Esas maletas de Úrculo

Conocí a Eduardo Úrculo hace años, es decir, en la edad en que la vida sale a nuestro encuentra envuelta en torbellinos. 

Úrculo hacía dibujos – cómics se  llamaron más tarde – en las páginas del diario La Nueva España, mientras uno  montaba palabras sueltas sobre el papel en  La Voz de Asturias.  Han pasado  años. 

 Cada día, por una causa u otra, nos veíamos en esta ciudad que “Clarín” llamó Vetusta, y de la que recuerdo aún a  una Ana Ozores entre los pliegues de la picazón de la carne. 

 Úrculo había nacido en Santurce, pero era asturiano de  linaje, y en el Principado forjó su veta artística. Lo terminaron llamado el pintor del pop, pero en su largo camino figurativo buscó las más variadas tonalidades de la creación atrayente. 

 El tiempo nos hizo ir por caminos distintos. La última vez que le vi y pudimos conversar de los añejos recuerdos, fue durante una exposición de su obra presentada en el Museo de Arte Contemporáneo Sofia Imber de Caracas, en junio de 2002.  

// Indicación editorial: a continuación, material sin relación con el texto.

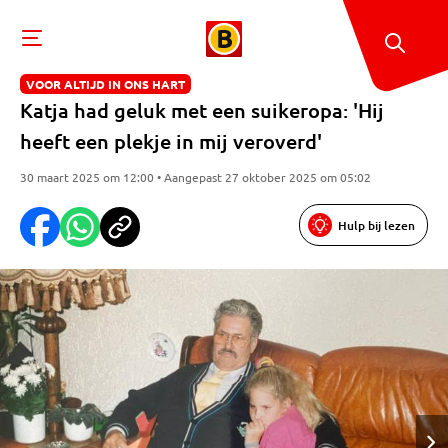
VOOR ALTIJD IN ONS HART
Katja had geluk met een suikeropa: 'Hij
heeft een plekje in mij veroverd'
30 maart 2025 om 12:00 • Aangepast 27 oktober 2025 om 05:02
Hulp bij lezen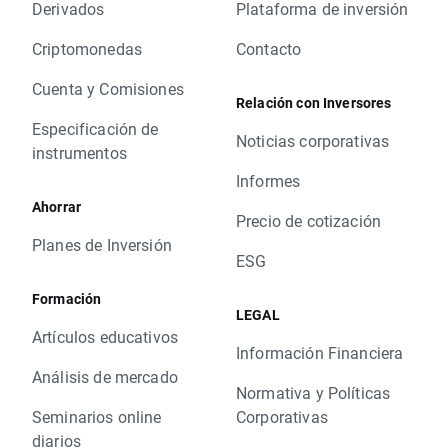
Derivados
Plataforma de inversión
Criptomonedas
Contacto
Cuenta y Comisiones
Relación con Inversores
Especificación de
Noticias corporativas
instrumentos
Informes
Ahorrar
Precio de cotización
Planes de Inversión
ESG
Formación
LEGAL
Artículos educativos
Información Financiera
Análisis de mercado
Normativa y Políticas
Seminarios online
Corporativas
diarios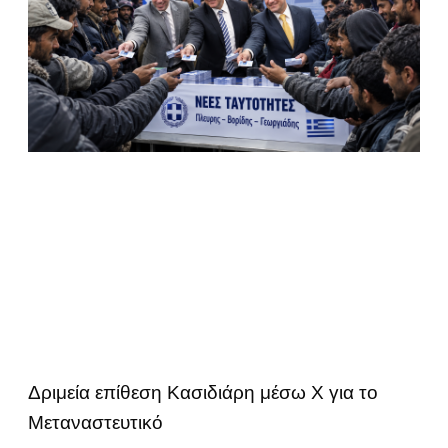
Δριμεία επίθεση Κασιδιάρη μέσω Χ για το
Μεταναστευτικό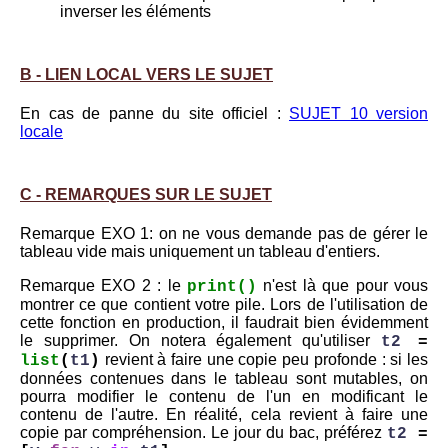
inverser les éléments
B - LIEN LOCAL VERS LE SUJET
En cas de panne du site officiel :
SUJET 10 version
locale
C - REMARQUES SUR LE SUJET
Remarque EXO 1: on ne vous demande pas de gérer le
tableau vide mais uniquement un tableau d'entiers.
Remarque EXO 2 : le
n'est là que pour vous
print()
montrer ce que contient votre pile. Lors de l'utilisation de
cette fonction en production, il faudrait bien évidemment
le supprimer. On notera également qu'utiliser
t2
=
revient à faire une copie peu profonde : si les
list
(
t1
)
données contenues dans le tableau sont mutables, on
pourra modifier le contenu de l'un en modificant le
contenu de l'autre. En réalité, cela revient à faire une
copie par compréhension. Le jour du bac, préférez
t2
=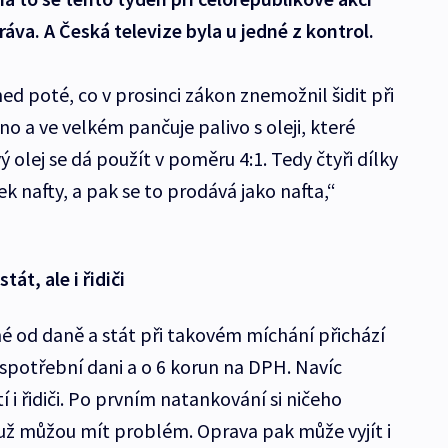
ráva. A Česká televize byla u jedné z kontrol.
ned poté, co v prosinci zákon znemožnil šidit při
no a ve velkém pančuje palivo s oleji, které
 olej se dá použít v poměru 4:1. Tedy čtyři dílky
ek nafty, a pak se to prodává jako nafta,“
át, ale i řidiči
é od daně a stát při takovém míchání přichází
a spotřební dani a o 6 korun na DPH. Navíc
í i řidiči. Po prvním natankování si ničeho
 už můžou mít problém. Oprava pak může vyjít i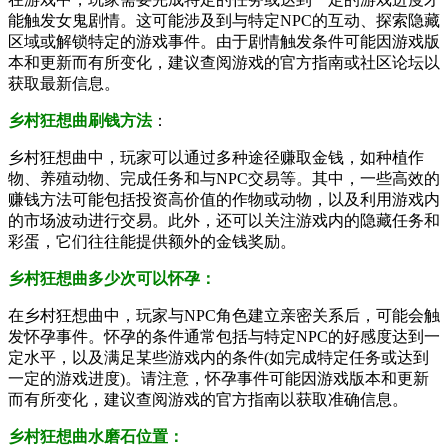
能触发女鬼剧情。这可能涉及到与特定‌NPC的互动、探索隐藏
区域或解锁特定的游戏事件。由于剧情触发条件可能因游戏版
本和更新而有所变化，建议查阅游戏的官方指南或社区论坛以
获取最新信息。‌
乡村狂想曲刷钱方法‌
：
乡村狂想曲中，玩家可以通过多种途径赚取金钱，如种植作
物、养殖动物、完成任务和与NPC交易等。其中，一些高效的
赚钱方法可能包括投资高价值的作物或动物，以及利用游戏内
的市场波动进行交易。此外，还可以关注游戏内的隐藏任务和‌
彩蛋，它们往往能提供额外的金钱奖励。
‌乡村狂想曲多少次可以怀孕：
在乡村狂想曲中，玩家与NPC角色建立亲密关系后，可能会触
发怀孕事件。怀孕的条件通常包括与特定NPC的好感度达到一
定水平，以及满足某些游戏内的条件(如完成特定任务或达到
一定的游戏进度)。请注意，怀孕事件可能因游戏版本和更新
而有所变化，建议查阅游戏的官方指南以获取准确信息。
‌乡村狂想曲‌水磨石位置‌：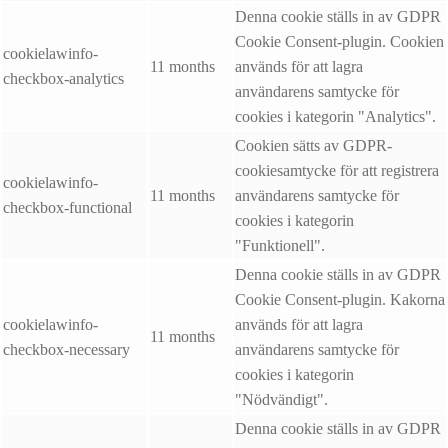
Denna cookie ställs in av GDPR
Cookie Consent-plugin. Cookien
cookielawinfo-
11 months
används för att lagra
checkbox-analytics
användarens samtycke för
cookies i kategorin "Analytics".
Cookien sätts av GDPR-
cookiesamtycke för att registrera
cookielawinfo-
11 months
användarens samtycke för
checkbox-functional
cookies i kategorin
"Funktionell".
Denna cookie ställs in av GDPR
Cookie Consent-plugin. Kakorna
cookielawinfo-
används för att lagra
11 months
checkbox-necessary
användarens samtycke för
cookies i kategorin
"Nödvändigt".
Denna cookie ställs in av GDPR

Esa muestra llegó con sus maletas, baúles, paraguas, sombreros, impermeables y bolsas,  sobre aquella orilla del mar Caribe en donde la  claridad del trópico se hace irisaciones de luz, a modo de ese cuadro llamado “El descubrimiento”, donde el viajero sabe que la Itaca de  Constantino Kavafis es su destino, aunque nunca se deba apresurar el viaje.   

Úrculo era, como todo apasionado de la vida, vitalista, afable y con una capacidad de relación humana admirable. Me cuentan que en los  últimos meses de su existencia gozaba  uno de sus momentos más apacibles, tras hace una exposición en la capital de China.  

Su visión trágica de la España de la posguerra con su expresionismo negro, en que la emigración, el  azúcar moreno y el estraperlo eran telón de fondo, dejó paso a unas pinceladas o trazos duros y firmes recubiertos de ternura, donde el erotismo era una forma de viajar por el alma femenina. 

 Lo mismo innovó con  sus embelesadas maletas. 

 En más de una ocasión nos hemos sentado en la Estación de Atocha en Madrid, ante la escultura en bronce de El Viajero, para  continuar el camino interrumpido siempre por la soledad o el propio desasosiego de nuestra  propia existencia.  

Apretado a mi propia arcaica maleta, ese símbolo de la eterna partida, encontramos al hombre añejo que soy en el claroscuro de nuestra propia supervivencia, enfrentado a nuestra condición humana. 

 Toda maleta termina siendo la propia piel del viajero. De tanto hacerla y deshacerla se  convierte en un segmento de  nuestro propio yo. 

  Luciano De Crescenzo, en “Nadie”, contaba que Ulises no es un personaje, sino una manía. Una manía que obliga al hombre a partir. Una manía que algunos tienen y otros no. “No averigües el precio del pasaje. No preguntes el destino. Lo importante es partir.” 

Ahora Úrculo, liviano de equipaje, se dedica a colorear comics sobre la bovedilla  celeste.